I am 29, from Canada, and my DP began after my delivery (cesarian). I had a normal pregnancy, but at the end of the pregnancy, I began to feel afraid of meds, because I had to take one at the delivery (vancomycin), and it was a strong one. I searched on the net and found many side effects bad for the baby, and I panicked. Also, I had massive fear of pain and epidural,I feared that epidural send me to paralysis. I searched many times on the Net and read horror stories of delivery, how it's hard, etc.

Previously, I had 2 DP episodes, one at 11, and one at 18, caused by what? At 11 years old, I don't know, at 18 years old, I smoked pot and my father lost his job, and I quit university (all at the same time). The 2 times, it lasted 1 year, I saw many doctors, and nothing was wrong... except one family doctor who said it COULD HAVE BEEN schizo, but it wasn't because I didn't have delusions or hallucinations. But the fear stayed in my mind, and after, I coulnd't read the word and I started to feel DP/DR. I never took meds, continued my life, and it went away like that. It was less worse than now.

Just before the delivery, I talked about my boyfriend about this DP episode (I never talked to everyone about it, because when I thought about it, I feared it came back). But I said to him I didn't want this to come back.

At the delivery, thought, when I had contractions, I didn't scream one time. In 7 hours. I went into my bubble, closed eyes, and count in my head. It was horrible, the pain, but everyone as telling me I was great. Unfortunately, they had to do a cesarian, so after my epidural, I had an anesthesia. The baby was almost there, so they had to throw him out of me, it was like they thowed me outside of me. I felt panick too, because the anesthesia was under my stomach, I was convinced I had a lack of oxygen, and that was endommaging my brain. I thought I was dying. It wasn't the case at all, so they gave me Versed to calm me.

I felt stoned, but I was thinking it was the meds. I tried to breastfeed, didn't work, and my boyfriend was very sad of this. My nipples were bloody because it wasn't working, and baby was crying all the time. I felt much pain. I didn't slept in 3-4 days, and began to feel depressed. In my hospital room, I didn't knew if it was night or day. And I felt unaware of what was going on. Not happy, just wanted to sleep.

After my first walk in the hospital, I began not to feel "there". I felt like bizarre, and I thought I was the lack of sleep. But when I go out the hospital, after 5 days, it was like I come out of a coma. Everything seemed strange, I felt so disconnected. Not there.

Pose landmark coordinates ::
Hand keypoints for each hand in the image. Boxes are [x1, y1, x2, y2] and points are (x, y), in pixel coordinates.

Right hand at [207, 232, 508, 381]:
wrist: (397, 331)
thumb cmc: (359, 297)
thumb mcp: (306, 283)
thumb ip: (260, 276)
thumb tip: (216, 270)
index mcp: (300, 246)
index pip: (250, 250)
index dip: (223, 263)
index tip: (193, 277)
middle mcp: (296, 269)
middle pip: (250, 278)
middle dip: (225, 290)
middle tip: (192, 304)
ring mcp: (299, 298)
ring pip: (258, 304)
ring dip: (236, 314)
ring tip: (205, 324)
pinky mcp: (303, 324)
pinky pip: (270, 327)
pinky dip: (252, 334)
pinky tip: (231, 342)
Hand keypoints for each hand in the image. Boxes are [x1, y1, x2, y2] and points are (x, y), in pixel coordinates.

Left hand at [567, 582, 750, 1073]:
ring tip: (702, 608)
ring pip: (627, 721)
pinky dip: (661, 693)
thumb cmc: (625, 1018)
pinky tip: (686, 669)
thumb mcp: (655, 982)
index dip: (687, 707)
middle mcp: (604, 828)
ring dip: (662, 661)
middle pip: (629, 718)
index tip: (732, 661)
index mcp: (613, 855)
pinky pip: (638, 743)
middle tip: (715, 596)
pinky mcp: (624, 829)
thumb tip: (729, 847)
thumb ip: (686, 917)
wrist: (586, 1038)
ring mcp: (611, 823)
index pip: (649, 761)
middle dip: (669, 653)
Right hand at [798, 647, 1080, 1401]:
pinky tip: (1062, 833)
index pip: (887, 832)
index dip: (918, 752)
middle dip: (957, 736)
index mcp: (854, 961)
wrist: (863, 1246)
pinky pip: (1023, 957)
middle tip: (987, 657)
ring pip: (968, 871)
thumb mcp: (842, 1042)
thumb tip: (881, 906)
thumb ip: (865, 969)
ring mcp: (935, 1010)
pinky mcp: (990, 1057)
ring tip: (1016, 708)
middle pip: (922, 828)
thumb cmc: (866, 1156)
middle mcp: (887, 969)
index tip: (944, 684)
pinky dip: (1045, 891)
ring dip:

Assignment ::
Carry on the story above about depersonalization after childbirth, starting right after its last sentence.

Response to the exercise ::
After 2 weeks like that, I ended up in the emergency, and they told me I was panick attacks, they gave me clonazepam (0,5 mg) and celexa (5 mg at first). It just calmed me, but never helped DP/DR.

This summer (2003), I tried many things : relaxation, psychologists, I even called many psychiatrists bcause I thought it was schizo, but they always reassured me, I read every book about depression and anxiety, etc. But it was debilitating. I didn't want to talk because I didn't recognize my voice, with my baby I was a zombie, I didn,t want to go outside, etc.

One day I found a psychiatrist specialised on PPD. I saw him once a week, since now (august 2003), and we tried many meds:
-Paxil 13 days at 20 mg (I was too bizarre)
-Zoloft many times at 25 mg, one month max (didn't helped at all except for panick and a bit of depression)
-Remeron 3 days (I felt palpitations, it was horrible
-Effexor 37,5 mg 1 week max : I had dilated pupils, much more DR/DP, insomnia, eurk
-Anafranil (3 days, I feared this med)
-Celexa (max 20 mg), many times, max 8 weeks, didn't help at all, and gave me obsessions

And also I tried clonazepam 0,5 mg (still on it), valium, tranxene, librium a few times, but those gave me confusion.

So now I am with clonazepam, and PAxil since 2 weeks, and I wonder how I will go over that illness.

My symptoms :

-I feel not there, like my mind is disconnected. I feel like on drugs, like if my mind will go away, very far.
-I feel on another planet (DR), like I don't belong, I am besides reality. Very frustrating.
-I don't usually see hours pass, I have trouble with time, and always end up like I missed hours.
-Usually I fell not myself, I doN,t really know who I am anymore. I very very very bad if I put my attention to myself (who I am).
-I am depressed (cry once a day)
-I always have this confusion about going out and in a place. After, I feel confused, like if I slept my action, it happens to when I concentrate on something and then I go doing other thing immediately after. I panik.
-I have big trouble to go on a bus, public transportation.
-I see like in 2 dimensions.
-I have 0 memory (short term)

Somehow I have huge fear that will become schizo, or that anesthesia did something to my brain, or that I will stay like that all my life. That brings me hopelessness.

I still work with a psychologist to help me reduces anxiety. And I see my psychiatrist, but it doesn't help anymore. I prefer psychologist. I still hope one day I will cure myself of this problem.

Thanks for reading

Coucouc (cynthia) :?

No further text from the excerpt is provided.